Emir rests a hand on my shoulder, startling me with the rare display of comfort. "You're not alone in this, Nesilhan. Kaan may be lost in his own pain right now, but you have other allies. Other people who care for you, who will help you find a way to break the binding." His lips quirk. "You even have me."
A sound escapes me, half-laugh, half-sob. "I suppose I should be grateful for that."
"You should." Emir removes his hand, expression sobering. "We'll figure this out. In the meantime, the council needs me. The Light Court presses our borders. Villages burn.”
“Thank you Emir.” I whisper.
He nods and then he's gone, leaving me alone with ancient secrets and the sour taste of regret.
I glance once more at the passage describing the Twilight Convergence. Perfect harmony and absolute trust. Impossible things, now.
Unless... I swallow hard. Unless I find another shadow wielder. Someone I can trust. Someone whose magic could balance mine.
The thought feels like betrayal. Worse, it feels like giving up on my marriage, on Kaan. On the love I once believed could survive anything.
But if the alternative is this binding slowly consuming me? Turning me into a puppet dancing on Yasar's strings?
I may not have a choice.
I roll up the scroll with trembling fingers and tuck it into my robes.
I'll break this binding. Somehow. Someday.
I just pray the cost isn't everything I have left.
The walk back to my chambers feels endless. Servants bow as I pass, their eyes carefully averted from my face. Guards stationed at every corner snap to attention.
Kaan stands outside my door.
He looks terrible—shadows pooling beneath red-rimmed eyes, jaw shadowed with days-old stubble, shoulders hunched like a man carrying mountains. When he sees me, something in his expression cracks. He stills wears marks on his perfect face from the fight with Yasar. He could have easily had the healers work on them, but clearly he chose not to.
"Nesilhan—"
"No." I keep walking, forcing my feet to move past him toward the door. "Whatever you want to say, I don't want to hear it."
"No." His hand catches my wrist—not gentle, but firm. Unyielding. "You need to eat. You need to sleep. I can't win a war while worrying whether my wife is starving herself to death in a library." His voice comes out clipped, sharp-edged.
His fingers are warm against my wrist, solid and familiar in a way that makes my chest ache. I notice the calluses on his thumb, the gentle pressure that says he's holding on but won't force me to stay. The touch feels good—too good—and I hate myself for noticing.
I pull my hand away sharply. "I've been researching in the Obsidian Archive. I found information about the Sundering Ritual—the original magic that split the realm 1500 years ago." I force myself to meet his eyes, to keep my voice steady. "There are three ways to break soul-bindings. Death with magical backlash,a stronger binding, or the Twilight Convergence.
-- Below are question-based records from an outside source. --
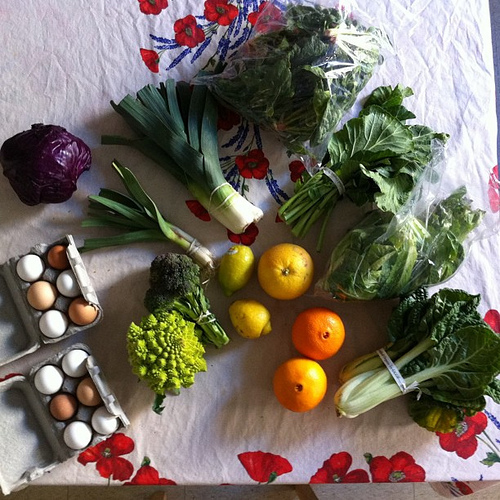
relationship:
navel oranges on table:
[265, 302, 350, 419] [2, 1, 498, 481]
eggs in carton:
[16, 246, 99, 340] [1, 346, 136, 483]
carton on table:
[1, 346, 136, 483] [2, 1, 498, 481]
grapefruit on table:
[256, 239, 316, 302] [2, 1, 498, 481]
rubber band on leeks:
[362, 350, 422, 403] [77, 73, 302, 320]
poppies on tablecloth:
[121, 2, 277, 84] [3, 1, 498, 498]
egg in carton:
[22, 360, 72, 397] [0, 339, 132, 496]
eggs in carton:
[14, 253, 96, 328] [1, 346, 136, 483]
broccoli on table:
[140, 250, 232, 353] [2, 1, 498, 481]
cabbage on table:
[2, 123, 92, 202] [2, 1, 498, 481]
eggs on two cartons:
[13, 240, 115, 455] [1, 232, 128, 494]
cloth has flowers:
[2, 1, 465, 479] [176, 16, 199, 48]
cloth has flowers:
[2, 1, 465, 479] [233, 150, 267, 179]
It requires perfect harmony between light and shadow wielders who trust each other absolutely," I repeat.
Kaan's face shifts, something like determination hardening his features. "Then we'll find a way to get there. To rebuild what's broken between us."
"Kaan—"
"No, listen." He steps closer but doesn't touch me again. "I know what I did. I know what it cost us—cost you. But I also know that we've survived worse than this. We've faced demons and prophecies and an entire realm trying to tear us apart. We can survive this too. We can learn to trust each other again."
The conviction in his voice almost makes me believe him. Almost. But then I remember the blood, the choice, the emptiness where our child should be. Trust doesn't rebuild itself on hope alone.
Still, something in my chest loosens. Not forgiveness—not yet, maybe not ever—but something softer than the rage I've been carrying. Perhaps not today, perhaps not for months, but the possibility exists. A thin thread of maybe.
"I hope so," I say quietly, and slip through my chamber door before he can see the tears threatening to fall.
Only when I'm alone do I let myself collapse. My back slides down the door until I'm sitting on cold stone, the scroll about the Sundering Ritual clutched against my chest like it might protect me from the truth.
Kaan believes we can rebuild trust. Believes we can perform the Twilight Convergence together and break this binding. His conviction had been absolute, unshakeable.
I want to believe him. Gods, I want to believe him so badly it hurts.